AGAIN – WE HIGHLY RECCOMEDND THESE REVENUE PLANS.
ENTERPRISE UNITS – EU
In recent years, the subsidy structure has changed, making the rates for EU far cheaper than the previous Optional Units (OU) plans. Under the OU coverage you could have a loss paid on just a portion of your crop – either by section or farm serial number depending on your county. You can read into this however you’d like, but several years back, the premium discount for the EU option was drastically increased– making it far cheaper to insure your crop as a whole under EU. At the end of the day, we agree that is what producers are looking for – more coverage at a cheaper premium. As a significant side effect, we're sure that the claims process has become more straight forward and accurate with the fewer units to consider – and we would assume there is less fraud and abuse of the system. Regardless of how we got here, the vast bulk of our coverage is written at the 75 or 80% level with an RP coverage, and EU structure.

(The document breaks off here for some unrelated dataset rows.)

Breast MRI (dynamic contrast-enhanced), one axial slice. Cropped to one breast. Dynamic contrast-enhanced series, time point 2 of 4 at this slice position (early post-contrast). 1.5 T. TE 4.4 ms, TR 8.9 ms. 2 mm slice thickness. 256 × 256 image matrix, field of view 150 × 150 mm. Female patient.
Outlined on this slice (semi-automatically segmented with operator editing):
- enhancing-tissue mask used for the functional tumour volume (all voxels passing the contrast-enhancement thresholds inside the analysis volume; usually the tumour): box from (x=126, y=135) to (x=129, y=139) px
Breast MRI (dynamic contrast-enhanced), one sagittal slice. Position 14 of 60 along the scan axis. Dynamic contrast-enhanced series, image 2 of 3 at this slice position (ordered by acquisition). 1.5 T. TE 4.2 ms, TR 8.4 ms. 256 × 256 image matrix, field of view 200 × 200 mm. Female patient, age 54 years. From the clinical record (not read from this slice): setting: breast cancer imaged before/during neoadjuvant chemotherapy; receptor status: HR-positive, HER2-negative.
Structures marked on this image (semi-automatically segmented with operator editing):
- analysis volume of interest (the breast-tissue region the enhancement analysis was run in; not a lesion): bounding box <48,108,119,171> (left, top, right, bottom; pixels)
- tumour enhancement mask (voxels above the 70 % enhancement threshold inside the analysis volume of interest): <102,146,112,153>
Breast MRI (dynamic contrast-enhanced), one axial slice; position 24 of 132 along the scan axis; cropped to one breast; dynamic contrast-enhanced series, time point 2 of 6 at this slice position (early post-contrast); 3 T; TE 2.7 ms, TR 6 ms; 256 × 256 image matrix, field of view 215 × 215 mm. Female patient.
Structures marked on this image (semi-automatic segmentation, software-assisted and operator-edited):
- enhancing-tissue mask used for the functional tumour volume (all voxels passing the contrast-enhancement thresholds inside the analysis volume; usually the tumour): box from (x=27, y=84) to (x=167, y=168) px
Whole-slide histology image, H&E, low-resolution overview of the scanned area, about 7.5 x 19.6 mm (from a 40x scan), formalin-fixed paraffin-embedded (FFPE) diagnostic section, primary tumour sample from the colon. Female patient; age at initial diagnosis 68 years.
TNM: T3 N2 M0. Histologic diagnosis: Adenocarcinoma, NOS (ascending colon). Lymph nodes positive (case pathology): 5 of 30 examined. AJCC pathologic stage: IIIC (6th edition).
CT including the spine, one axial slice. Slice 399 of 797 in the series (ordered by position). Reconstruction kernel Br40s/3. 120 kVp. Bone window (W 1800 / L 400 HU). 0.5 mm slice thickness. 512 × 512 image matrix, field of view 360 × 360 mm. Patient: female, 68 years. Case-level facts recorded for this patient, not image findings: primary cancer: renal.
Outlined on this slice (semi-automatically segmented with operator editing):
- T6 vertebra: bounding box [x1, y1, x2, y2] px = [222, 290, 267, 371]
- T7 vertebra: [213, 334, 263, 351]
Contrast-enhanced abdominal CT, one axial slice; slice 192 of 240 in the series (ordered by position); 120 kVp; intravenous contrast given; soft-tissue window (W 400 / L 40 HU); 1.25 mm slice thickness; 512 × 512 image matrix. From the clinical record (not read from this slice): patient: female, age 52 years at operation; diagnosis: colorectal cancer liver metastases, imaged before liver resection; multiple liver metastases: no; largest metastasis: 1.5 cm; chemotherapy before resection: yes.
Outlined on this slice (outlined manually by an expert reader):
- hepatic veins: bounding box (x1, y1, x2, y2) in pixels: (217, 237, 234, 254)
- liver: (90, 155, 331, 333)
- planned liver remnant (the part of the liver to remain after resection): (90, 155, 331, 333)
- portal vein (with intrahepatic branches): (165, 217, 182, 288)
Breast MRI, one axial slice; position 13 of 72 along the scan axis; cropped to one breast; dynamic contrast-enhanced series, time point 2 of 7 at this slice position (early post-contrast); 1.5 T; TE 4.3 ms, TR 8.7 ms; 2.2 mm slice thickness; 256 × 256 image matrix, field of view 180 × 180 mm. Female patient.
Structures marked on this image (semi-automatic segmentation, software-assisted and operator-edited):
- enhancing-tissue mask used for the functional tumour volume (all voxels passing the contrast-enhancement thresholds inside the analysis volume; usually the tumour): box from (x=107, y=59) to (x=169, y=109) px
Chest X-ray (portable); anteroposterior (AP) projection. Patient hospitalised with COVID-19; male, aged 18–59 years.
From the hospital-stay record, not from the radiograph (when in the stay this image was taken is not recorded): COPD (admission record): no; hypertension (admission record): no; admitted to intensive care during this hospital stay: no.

As a side-bar to the BBB (Trump’s Big Beautiful Bill) we’re told that the premium subsidies will be further reduced for 2026, especially at the 80 and 85% levels – stay tuned!! The plan will be to utilize our email contacts with insureds (contact us if you are not on our lists) – in hope of keeping you informed of any changes. Ultimately, final rates and quotes will be “snail mailed” along with policy forms as soon as we are comfortable with the price discovery – very early March at the latest. Please note that changes need to be made no later than 15 March 2026 - or you’ll retain your current (2025) level/plan of coverage.